START PAGE EXTRACT

Third, we estimated voxel-wise reliability of brain activation patterns by computing the intraclass correlation (ICC) coefficients between all three fMRI sessions. The ICC is used to assess whether the magnitude of activation in each voxel of the brain is stable from test scan to retest scan. Previous work suggested that this measure might be more stringent than other fMRI reliability measures, as it also requires near zero values to be stable over time [3]. It was suggested that the ICC(3,1) variant is most appropriate for assessing longitudinal fMRI datasets [34]. Mathematically, this coefficient sets within-subject variance (σ2within) in relation to between-subject variance (σ2between). We used the ICC(3,1)-type to assess voxel-wise reliability [39], defined as:

$${\text{ICC}} = \frac{{\left( {{\upsigma }^{2}_{{{\text{between}}}} - {\upsigma }^{2}_{{{\text{within}}}} } \right)}}{{\left( {{\upsigma }^{2}_{{{\text{between}}}} + {\upsigma }^{2}_{{{\text{within}}}} } \right)}}.$$

According to Fleiss (1986), ICC coefficients lower than 0.4 represent poor reliability, ICCs between 0.4 and 0.75 represent fair (< 0.6)-to-good (> 0.6) reliability, and ICCs higher than 0.75 represent good-to-excellent reliability [14]. We calculated ICC coefficients for every brain voxel to allow identification of brain regions that show high reliability without restriction to predefined regions of interest. However, we were aware that much of the (un-thresholded) brain activation might be unrelated to food cue task and hence would not replicate in its magnitude, resulting in a low overall ICC value. Therefore, we generated thresholded ICC brain maps, to identify brain areas that show good-to-excellent (ICC > 0.75) reliability and we computed additional atlas-based mean ICC values for a standard set of anatomical brain regions (see below).

Spearman’s correlation

To assess whether reliability of the common difference contrast food > neutral might be limited by a high correlation between the constituting conditions, we computed the voxel-wise Spearman’s correlation coefficients between the three food image categories (i.e. sweet, high caloric, low caloric) and the neutral condition using the fmreli toolbox.

Computation of atlas-based summary measures

In accordance to previous work [15], we computed the mean ICC for N = 120 anatomical regions specified in the Automatic Anatomic Labeling (AAL) atlas [41]. The additional atlas-based summary intended to facilitate the assessment of local differences in reliability and identify reliable anatomical ROIs for future analyses. ICC values were extracted using the ROI data extraction routine of the MarsBar software package (http://marsbar.sourceforge.net/) and was imported into SPSS (IBM SPSS Statistics version 25.0) for further analyses.

Group-level fRMI task activation

On a group level, imaging data for every single time point (e.g. 1st, 2nd, 3rd assessment) were analyzed using a one-sample t test to assess the robustness of task main effects (i.e. between condition effects) on group-level brain activation and to determine brain areas that show higher brain activation in response to food cues, compared to neutral cues (contrast: food–neutral). Additionally, we performed analyses of changes in food cue-induced brain responses over time, by setting up a flexible factorial model with the within subject factor time (i.e. 1st, 2nd, 3rd assessment) and the covariates BMI at baseline, surgery type and smoking status. In order to satisfy a family-wise error rate correction of pFWE < 0.05, we determined a combined voxel-wise- [p < 0.001] and cluster-extent-threshold [k ≥ 103] by running 10.000 permutations by Monte Carlo simulations (the estimated smoothness was x/y/z = 10.13/9.86/10.33 mm) using the Neuroelf analysis package (www.neuroelf.net) (Bennett et al. 2009) [4].

END PAGE EXTRACT

**WORK TASK 1:**
In the fMRI methods excerpt, why did the authors generate thresholded ICC brain maps? Please answer in one to three sentences.
**WORK TASK 2:**
Quote the fMRI methods excerpt word for word, starting at "Computation of atlas-based" and ending at "for further analyses.".

START INFORMATION

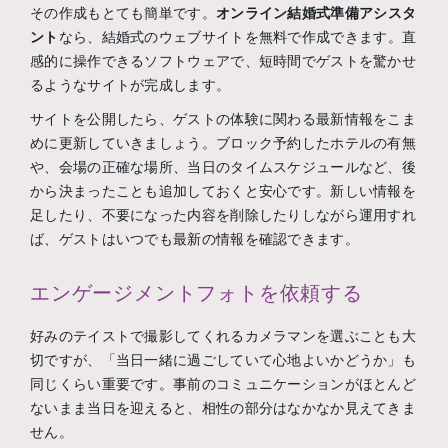
その作成もとても簡単です。
オンライン結婚式準備アシスタ
ント
なら、結婚式のウェブサイトを無料で作成できます。直
感的に操作できるソフトウェアで、短時間でゲストを驚かせ
るようなサイトが完成します。
サイトを公開したら、ゲストの体験に関わる最新情報をこま
めに更新していきましょう。ブロック予約したホテルの有無
や、会場の正確な場所、当日のタイムスケジュールなど、後
から決まったことも追加しておくと安心です。新しい情報を
足したり、不要になった内容を削除したりしながら運用すれ
ば、ゲストはいつでも最新の情報を確認できます。
エンゲージメントフォトを依頼する
好みのテイストで撮影してくれるカメラマンを選ぶことも大
切ですが、「当日一緒に過ごしていて心地よいかどうか」も
同じくらい重要です。事前のコミュニケーションがほとんど
ないまま当日を迎えると、相性の部分はなかなか見えてきま
せん。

END INFORMATION

**WRITTEN SOLUTION 1:**
The authors expected that much of the un-thresholded brain activation might be unrelated to the food cue task and would not replicate in its magnitude, which would produce a low overall ICC value. They therefore thresholded the ICC maps to identify brain areas showing good-to-excellent reliability (ICC > 0.75).

**WRITTEN SOLUTION 2:**
Computation of atlas-based summary measures

In accordance to previous work [15], we computed the mean ICC for N = 120 anatomical regions specified in the Automatic Anatomic Labeling (AAL) atlas [41]. The additional atlas-based summary intended to facilitate the assessment of local differences in reliability and identify reliable anatomical ROIs for future analyses. ICC values were extracted using the ROI data extraction routine of the MarsBar software package (http://marsbar.sourceforge.net/) and was imported into SPSS (IBM SPSS Statistics version 25.0) for further analyses.